One thing that made the study different from others is that the researchers didn’t test people’s cognitive functions while they were multitasking. They separated the subject group into high multitaskers and low multitaskers and used a different set of tests to measure the kinds of cognitive abilities involved in multitasking. They found that in every case the high multitaskers scored worse. They were worse at distinguishing between relevant and irrelevant information and ignoring the latter. In other words, they were more distractible. They were worse at what you might call “mental filing”: keeping information in the right conceptual boxes and being able to retrieve it quickly. In other words, their minds were more disorganized. And they were even worse at the very thing that defines multitasking itself:

switching between tasks.


Multitasking, in short, is not only not thinking, it impairs your ability to think. Thinking means concentrating on one thing long enough to develop an idea about it. Not learning other people’s ideas, or memorizing a body of information, however much those may sometimes be useful. Developing your own ideas. In short, thinking for yourself. You simply cannot do that in bursts of 20 seconds at a time, constantly interrupted by Facebook messages or Twitter tweets, or fiddling with your iPod, or watching something on YouTube.
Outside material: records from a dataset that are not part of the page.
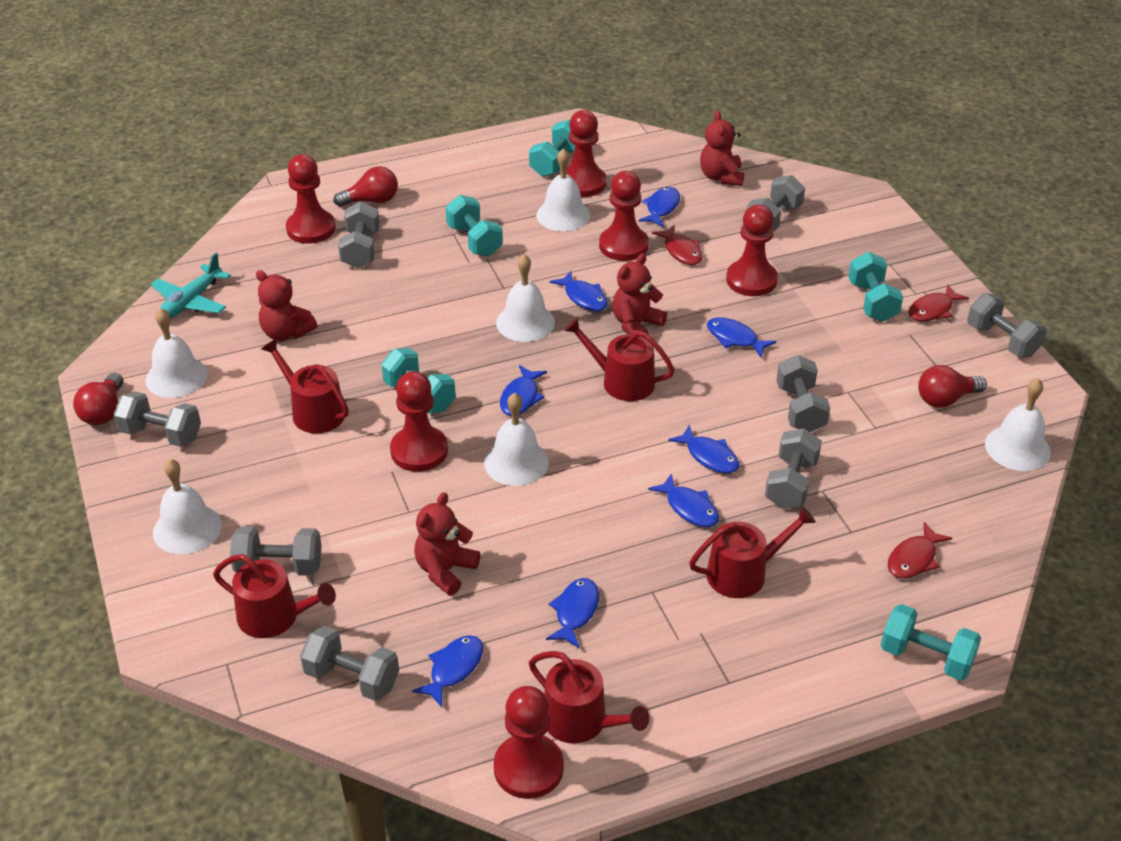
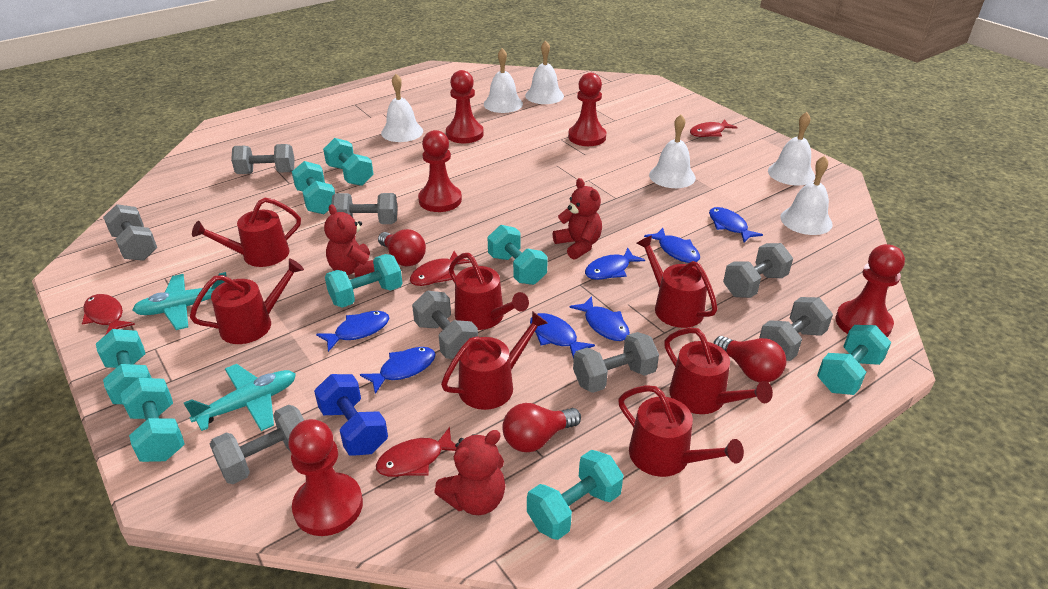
blue dumbbell: none = 0 -> [314,374,388,456] = 1
blue fish: [412,635,483,707] [500,365,547,416] [546,578,599,648] [550,271,608,311] [639,187,680,227] [648,474,719,527] [668,425,739,473] [707,317,776,357] = 8 -> [316,311,389,352] [360,347,436,394] [530,313,595,359] [569,296,630,341] [585,248,645,280] [644,228,700,263] [709,207,763,242] = 7
red fish: [652,225,702,265] [888,522,952,578] [908,285,969,321] = 3 -> [82,294,135,334] [376,427,456,477] [410,251,471,286] [690,119,738,137] = 4
red pawn: [286,154,335,244] [390,371,448,472] [494,686,564,799] [566,110,607,197] [599,171,649,261] [726,204,778,296] = 6 -> [288,419,363,536] [418,130,462,212] [446,70,484,143] [568,73,606,146] [836,244,905,337] = 5
red teddy bear: [256,270,317,341] [414,492,480,596] [612,253,667,334] [700,111,744,186] = 4 -> [324,204,375,277] [434,430,505,515] [553,178,602,260] = 3
red watering can: [213,554,336,638] [261,338,349,434] [529,651,649,744] [564,318,675,401] [689,506,816,598] = 5 -> [190,258,304,344] [192,198,301,267] [441,311,548,410] [449,253,529,330] [618,385,744,477] [636,235,718,328] [664,327,773,414] = 7
turquoise dumbbell: [382,348,456,413] [445,195,503,257] [529,120,575,177] [848,252,903,322] [881,604,981,681] = 5 -> [96,329,152,404] [120,378,185,462] [292,161,335,214] [323,138,374,186] [325,254,403,308] [487,225,548,285] [527,450,623,540] [817,325,891,395] = 8
turquoise plane: [151,253,231,319] = 1 -> [133,272,227,330] [184,364,296,431] = 2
I find for myself that my first thought is never my best thought. My first thought is always someone else’s; it’s always what I’ve already heard about the subject, always the conventional wisdom. It’s only by concentrating, sticking to the question, being patient, letting all the parts of my mind come into play, that I arrive at an original idea. By giving my brain a chance to make associations, draw connections, take me by surprise. And often even that idea doesn’t turn out to be very good. I need time to think about it, too, to make mistakes and recognize them, to make false starts and correct them, to outlast my impulses, to defeat my desire to declare the job done and move on to the next thing.


The best way to improve your ability to think is to spend time thinking.

The problem is we want thinking to be easy and it’s often not.

Easy thinking carries a high cost.


Easy thinking means taking a few minutes here and there, getting the gist of a problem, and making a decision. Hard thinking is understanding the problem, understanding the variables and the nuances, thinking through the second and third-order effects, and often understanding that a little pain now will make the future a lot easier.

“It’s only by concentrating, sticking to the question, being patient, letting all the parts of my mind come into play, that I arrive at an original idea. By giving my brain a chance to make associations, draw connections, take me by surprise”


— William Deresiewicz


One way to spot a poor thinker is to see how many of their decisions boomerang back to them. The reason this happens is that poor thinkers make poor decisions. And because poor decisions need to be watched and corrected, they consume a lot of time. The time used to correct poor thinking comes from the time that could be used for good thinking.


Good thinkers understand a simple truth: you can’t make good decisions without good thinking and good thinking requires time. If you want to think better, schedule time to think and hone your understanding of the problem.